Hi
I am having a hard time trying to shape 3000 users at ceil speeds from 10 to 300mbps in a 7/7Gbps link using HTB+SFQ+TC(filter by IP hashkey mask) for a few days now tweaking HTB and SFQ parameters with no luck so far.
Everything seems right, up 4Gbps overall download speed with shaping on.
I have no significant packets delay, no dropped packets and no high CPU average loads (not more than 20% - htop info)
But when the speed comes to about 4.5Gbps download (upload is about 500mbps), chaos kicks in.

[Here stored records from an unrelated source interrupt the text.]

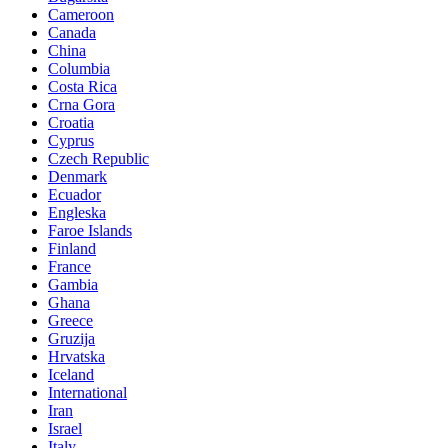
Cameroon
Canada
China
Columbia
Costa Rica
Crna Gora
Croatia
Cyprus
Czech Republic
Denmark
Ecuador
Engleska
Faroe Islands
Finland
France
Gambia
Ghana
Greece
Gruzija
Hrvatska
Iceland
International
Iran
Israel
Italy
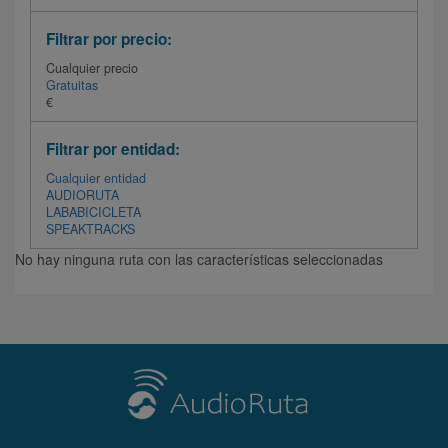
Filtrar por precio:
Cualquier precio
Gratuitas
€
Filtrar por entidad:
Cualquier entidad
AUDIORUTA
LABABICICLETA
SPEAKTRACKS
No hay ninguna ruta con las características seleccionadas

CPU load goes sky high (all 24x2.4Ghz physical cores above 90% - 48x2.4Ghz if count that virtualization is on) and as a consequence packets are dropped (as reported by tc -s class sh ...), RTT goes above 200ms and a lots of ungry users. This goes from about 7PM to 11 PM every day.

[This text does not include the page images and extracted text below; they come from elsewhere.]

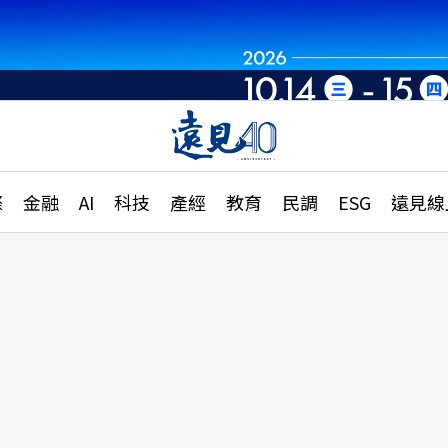
章
特輯
文章
大學升學、職涯攻略
遠
際
金融
AI
科技
產經
教育
民調
ESG
遠見線
國際
更
縣市施政調查全解析
金融
單
民調
產經
電
好享生活
獨
專欄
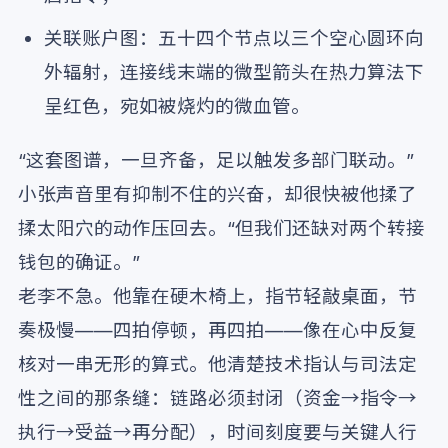
关联账户图：五十四个节点以三个空心圆环向
外辐射，连接线末端的微型箭头在热力算法下
呈红色，宛如被烧灼的微血管。
“这套图谱，一旦齐备，足以触发多部门联动。”
小张声音里有抑制不住的兴奋，却很快被他揉了
揉太阳穴的动作压回去。“但我们还缺对两个转接
钱包的确证。”
老李不急。他靠在硬木椅上，指节轻敲桌面，节
奏极慢——四拍停顿，再四拍——像在心中反复
核对一串无形的算式。他清楚技术指认与司法定
性之间的那条缝：链路必须封闭（资金→指令→
执行→受益→再分配），时间刻度要与关键人行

If I turn shaping off, everything return to normality immediately and peaks of not more than 5Gbps (1 second average) are observed and a CPU load of about 5%. So I infer the uplink is not crowded.

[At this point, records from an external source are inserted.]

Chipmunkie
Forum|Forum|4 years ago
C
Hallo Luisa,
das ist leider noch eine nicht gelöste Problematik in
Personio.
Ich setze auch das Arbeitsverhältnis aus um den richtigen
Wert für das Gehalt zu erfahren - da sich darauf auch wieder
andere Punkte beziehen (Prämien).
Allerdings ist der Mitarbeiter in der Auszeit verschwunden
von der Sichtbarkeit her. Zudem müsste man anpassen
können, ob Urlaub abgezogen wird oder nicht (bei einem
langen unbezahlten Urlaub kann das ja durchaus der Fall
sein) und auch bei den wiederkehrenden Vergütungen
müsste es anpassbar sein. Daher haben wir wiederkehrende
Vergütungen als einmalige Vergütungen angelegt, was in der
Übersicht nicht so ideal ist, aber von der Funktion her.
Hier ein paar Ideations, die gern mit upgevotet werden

I use one root HTB qdisc and one root (1:) HTB class.
Then about 20~30 same level (1:xx) inner classes to (sort of) separate the users by region
And under these inner classes, goes the almost 3000 leaves (1:xxxx).
I have one class with about 900 users and this quantity decreases by the other inner classes having some of them with just one user.
Is the way I'm using HTB+SFQ+TC suitable for this job?
Since the script that creates the shaping environment is too long I do not post it here.
What can I inform you guys to help me solve this?
Fragments of code, stats, some measurements? What?
Thanks.
Regards
Ethy